La vigilancia electrónica es legal en Cuba desde este 18 de noviembre, cuando entró en vigor un decreto-ley que implementa varias técnicas de espionaje usadas hasta el momento sin respaldo jurídico.

La nueva disposición encarga al Fiscal General de la República la facultad de autorizar el espionaje, aunque admite que los investigadores policiales podrían iniciarlo por su cuenta en circunstancias excepcionales, siempre que expliquen las razones que impidieron obtener la aprobación de la fiscalía.
La investigación encubierta, el reclutamiento de colaboradores y las «entregas vigiladas», además de la vigilancia electrónica, son algunas de las técnicas establecidas por el decreto-ley que algunos activistas y periodistas independientes han denunciado, en particular cuando adquiere forma de ciberacoso.
En el texto se define la vigilancia electrónica como «aquella en la que se utilizan medios cuya aplicación proporciona la escucha y grabación de voces, localización y seguimiento, fijaciones fotográficas y filmación de imágenes, intervención de las comunicaciones de cualquier tipo, acceso a sistemas computarizados».

Aunque la disposición garantiza que la información obtenida debe ser destruida si no está relacionada con la investigación en curso, abundan las denuncias sobre la exposición de la vida privada de personas que el gobierno considera parte de la oposición política.

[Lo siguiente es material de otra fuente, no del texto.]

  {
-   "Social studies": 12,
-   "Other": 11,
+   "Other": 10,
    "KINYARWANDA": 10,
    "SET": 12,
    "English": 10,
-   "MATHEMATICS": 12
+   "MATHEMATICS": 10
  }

Cuba se une así a una lista de países influyentes, como Estados Unidos, Rusia, Francia y China, que han legalizado la vigilancia electrónica con flexibilidad similar a la que ahora implementa el gobierno de Díaz-Canel.

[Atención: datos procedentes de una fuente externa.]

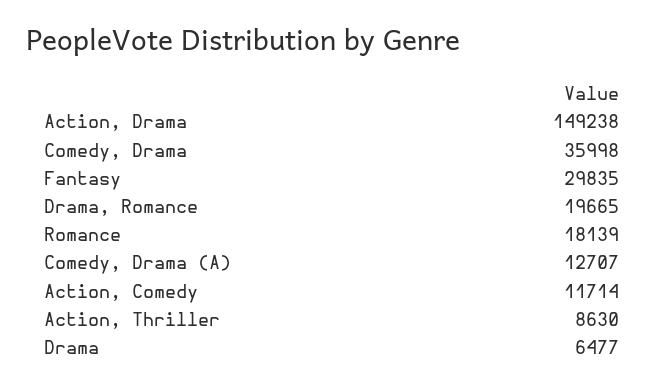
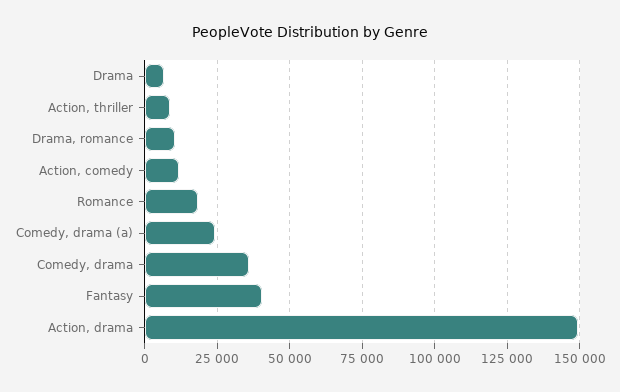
  {
    "Action, Drama": 149238,
    "Comedy, Drama": 35998,
-   "Fantasy": 29835,
+   "Fantasy": 40000,
-   "Drama, Romance": 19665,
+   "Drama, Romance": 10000,
    "Romance": 18139,
-   "Comedy, Drama (A)": 12707,
+   "Comedy, Drama (A)": 25000,
    "Action, Comedy": 11714,
    "Action, Thriller": 8630,
    "Drama": 6477
  }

Un grupo de defensores de animales que protestó recientemente en La Habana, aseguró que sus teléfonos fueron revisados por la Seguridad del Estado sin aviso ni consentimiento.

Según el abogado Eloy Viera, este decreto-ley «legaliza una práctica que había sido usada ilegalmente, pero que ahora podrá reproducirse legítimamente e incorporarse como prueba en procesos judiciales».